His appearances in print media include:

- The 2012 edition of The Guinness Book of World Records
- The Daredevil's Manual a book by Ben Ikenson
- Time
- Los Angeles Times
- The Washington Post
- Bizarre
- Gothic Beauty
- Mental Floss

==Medical research==
In 2007 Andrews worked alongside Dr. Sharon Caplan and other physicians at Johns Hopkins University in Baltimore, Maryland, US. The study was conducted to determine whether the techniques involved in sword swallowing could be used to help patients who suffer from achalasia or those who had suffered severe throat trauma and were having trouble swallowing as a result.

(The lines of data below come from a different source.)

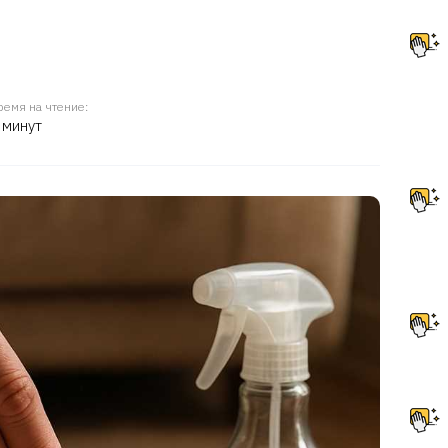
ремя на чтение:
 минут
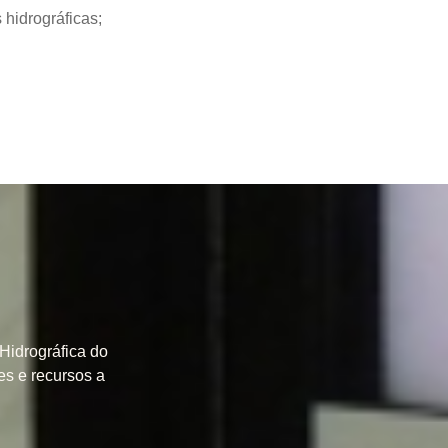
 hidrográficas;
Hidrográfica do
es e recursos a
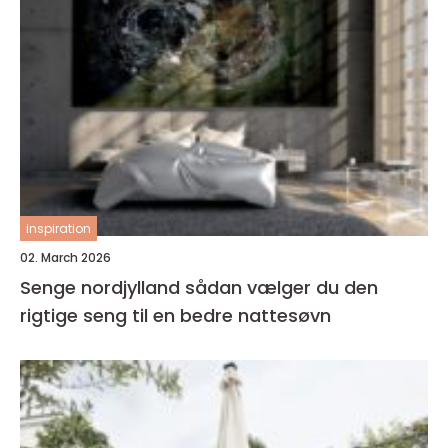
inspiration
02. March 2026
Senge nordjylland sådan vælger du den
rigtige seng til en bedre nattesøvn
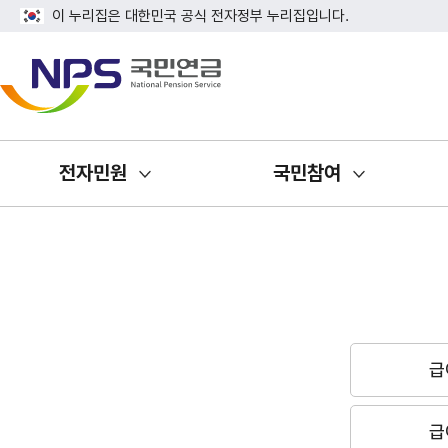
이 누리집은 대한민국 공식 전자정부 누리집입니다.
전자민원
국민참여
급
급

The fluoroscopic video can be seen online.

==Martial arts==
Andrews teaches the xingyiquan style of internal kung fu as well as traditional meditation techniques at a small studio in Baltimore. He is the private student of Grandmaster Huang Chien Lang and has been studying xingyiquan, baguazhang, tai chi and Tien Shan Pai since 2000. He was awarded the rank of first tuan (degree) by the World Kuoshu Federation in July 2008, and the rank of second tuan (degree) in July 2010.

In addition to teaching, Andrews regularly participates in the martial arts community performing at tournaments and fundraisers as well as continuing to deepen his knowledge of the martial arts. In 2010 and 2011 he spent several months living at Wat Chom Tong studying meditation under Acharn Luang Phor Tong and studying with several Muay Thai masters while traveling in Thailand.

==Charitable work==
Throughout his career, Andrews has often worked in support of charitable organizations including;
St. Jude's Children's Hospital,
the American Dime Museum, Playa Del Fuego
The Maryland Food Bank and the Signal 13 Foundation which was established for police officers and their families that have been injured in the line of duty.

In 2011, Andrews spent time volunteering to teach English and sleight-of-hand magic to underprivileged children at the Phare Ponleu Selpak school in Battambang, Cambodia, while on an extended motorcycle trip across Asia.